Hyphen (-) in XML element is becoming Underscore (_) when converting it into JSON in Ruby


My XML elements have dates separated with hyphens and starting with an underscore to keep the XML valid.

<?xml version="1.0" encoding="UTF-8" ?>
<root>
  <_2018-12-11>
    <USD>1.1379</USD>
    <JPY>128.75</JPY>
    <BGN>1.9558</BGN>
  </_2018-12-11>
  <_2018-12-10>
    <USD>1.1425</USD>
    <JPY>128.79</JPY>
    <BGN>1.9558</BGN>
  </_2018-12-10>
</root>

I converted the document into JSON using Nokogiri and Active Support. Here is the code:-

require 'json'
require 'nokogiri'
require 'active_support/core_ext/hash/conversions'
s = File.read('../data/currency_source.xml')
x = Nokogiri::XML(s)
newX = Hash.from_xml(x.to_s) #Even though I use Hash.from_xml(x).to_json, it throws an error "does not have a valid root"

puts JSON.pretty_generate(newX)

The above code prints information in Hash, the dates should be _2018-12-11 but it is displaying as _2018_12_11.

When I only print the XML, it displays the date element correctly but not after converting it into JSON.

Is there something I can work around to get the Dates in the correct format i.e. separated by hyphens, not underscores?

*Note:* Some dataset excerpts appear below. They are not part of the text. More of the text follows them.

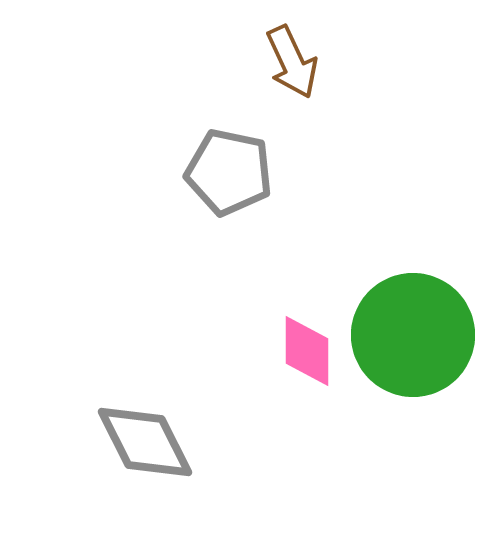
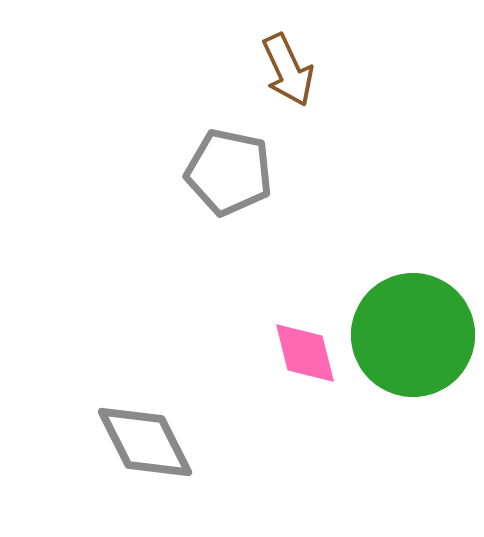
brown arrow: moved 4 px left, 8 px down
pink diamond: moved 2 px left, 2 px down; rotated 14 degrees counterclockwise
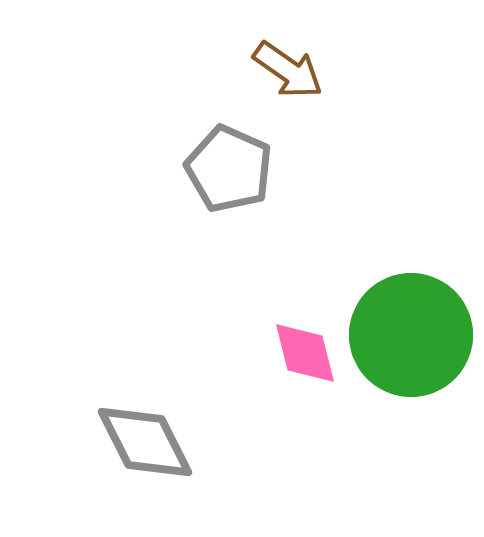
brown arrow: rotated 30 degrees counterclockwise
gray pentagon: moved 3 px up; rotated 12 degrees clockwise
green circle: moved 2 px left
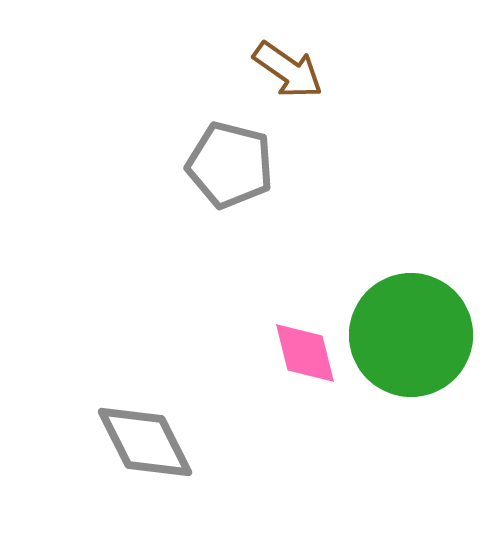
gray pentagon: moved 1 px right, 4 px up; rotated 10 degrees counterclockwise
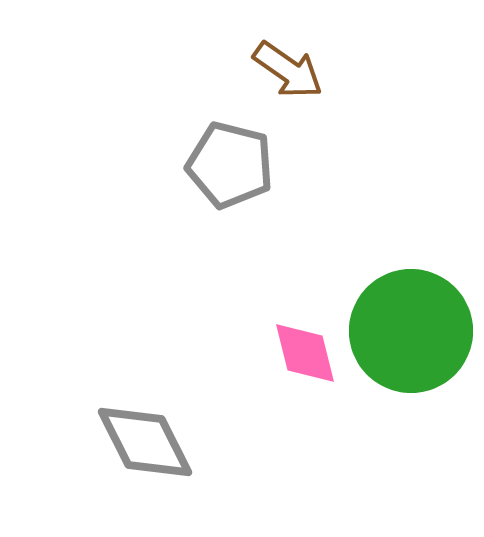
green circle: moved 4 px up
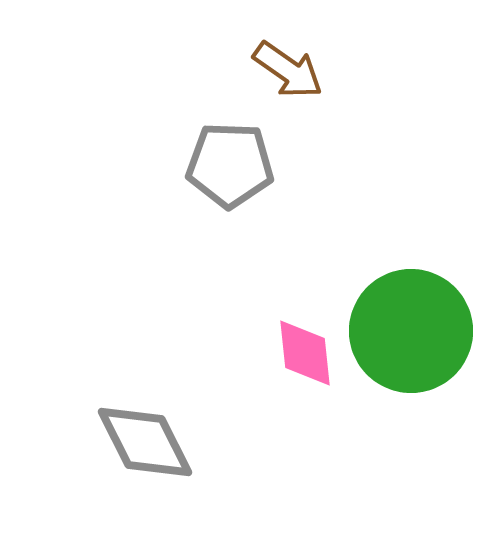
gray pentagon: rotated 12 degrees counterclockwise
pink diamond: rotated 8 degrees clockwise
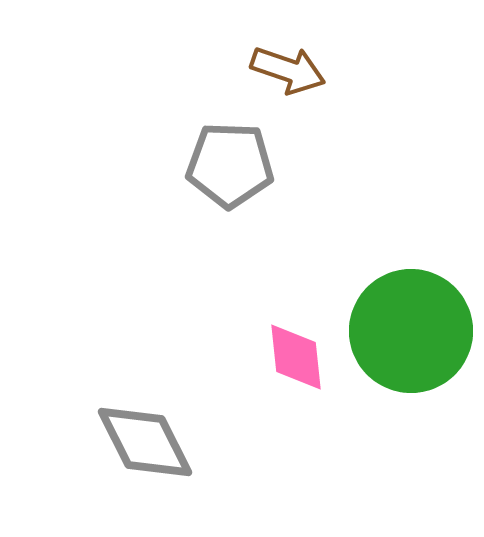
brown arrow: rotated 16 degrees counterclockwise
pink diamond: moved 9 px left, 4 px down
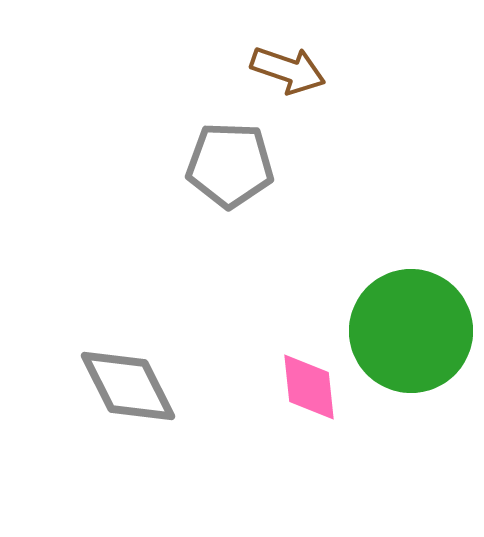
pink diamond: moved 13 px right, 30 px down
gray diamond: moved 17 px left, 56 px up
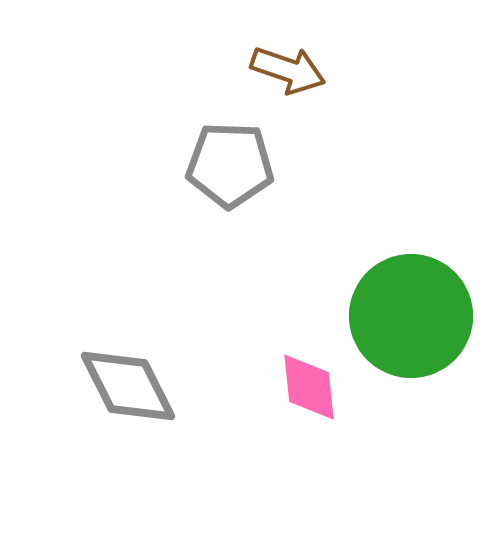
green circle: moved 15 px up
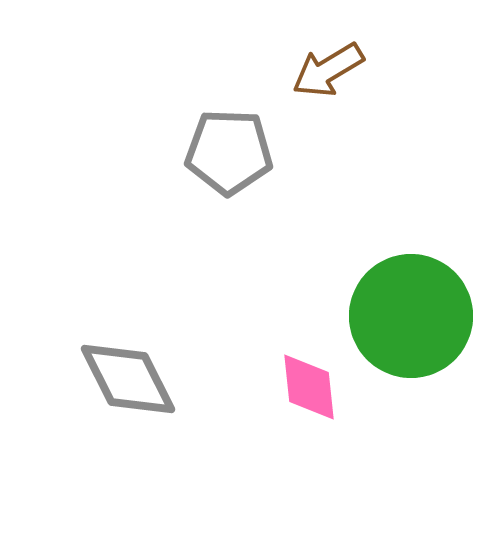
brown arrow: moved 40 px right; rotated 130 degrees clockwise
gray pentagon: moved 1 px left, 13 px up
gray diamond: moved 7 px up
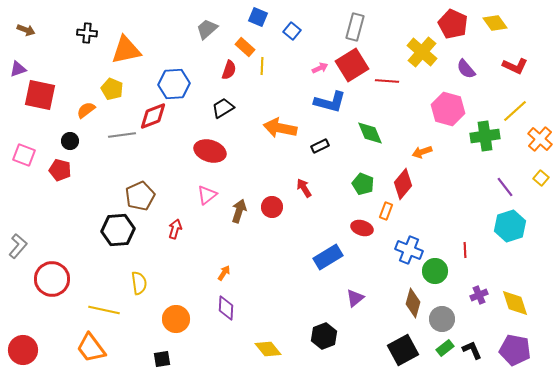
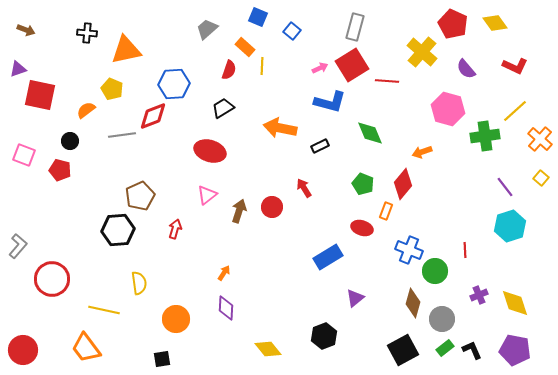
orange trapezoid at (91, 348): moved 5 px left
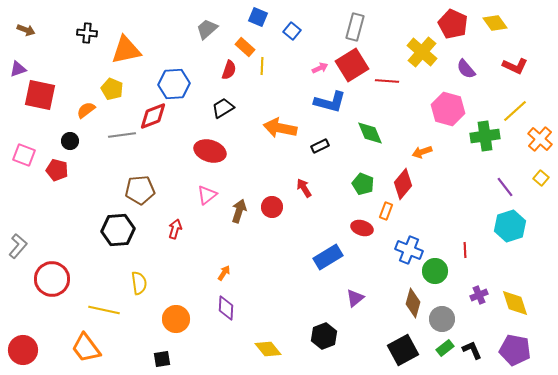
red pentagon at (60, 170): moved 3 px left
brown pentagon at (140, 196): moved 6 px up; rotated 20 degrees clockwise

P.S. I have also tried Crack and CobraVsMongoose. Crack is also producing the same undesired date format. However, CobraVsMongoose is maintaining the hyphens correctly but it is appending $ symbol unnecessarily.


Solution

  • This conversion is explicitly done in the ActiveSupport code for .from_xml. From the source, the keys of the converted hash are normalized to remove dashes:

    def normalize_keys(params)
      case params
      when Hash
        Hash[params.map { |k, v| [k.to_s.tr("-", "_"), normalize_keys(v)] } ]
      when Array
        params.map { |v| normalize_keys(v) }
      else
        params
      end
    end
    

    There is no comment to explain why this is necessary or desirable, and there is no option/switch to skip the normalization. One possible workaround would be to use a different delimiter (e.g., _2018.12.10) in your XML source keys and then convert them to dashes once you've got them safely into a Hash.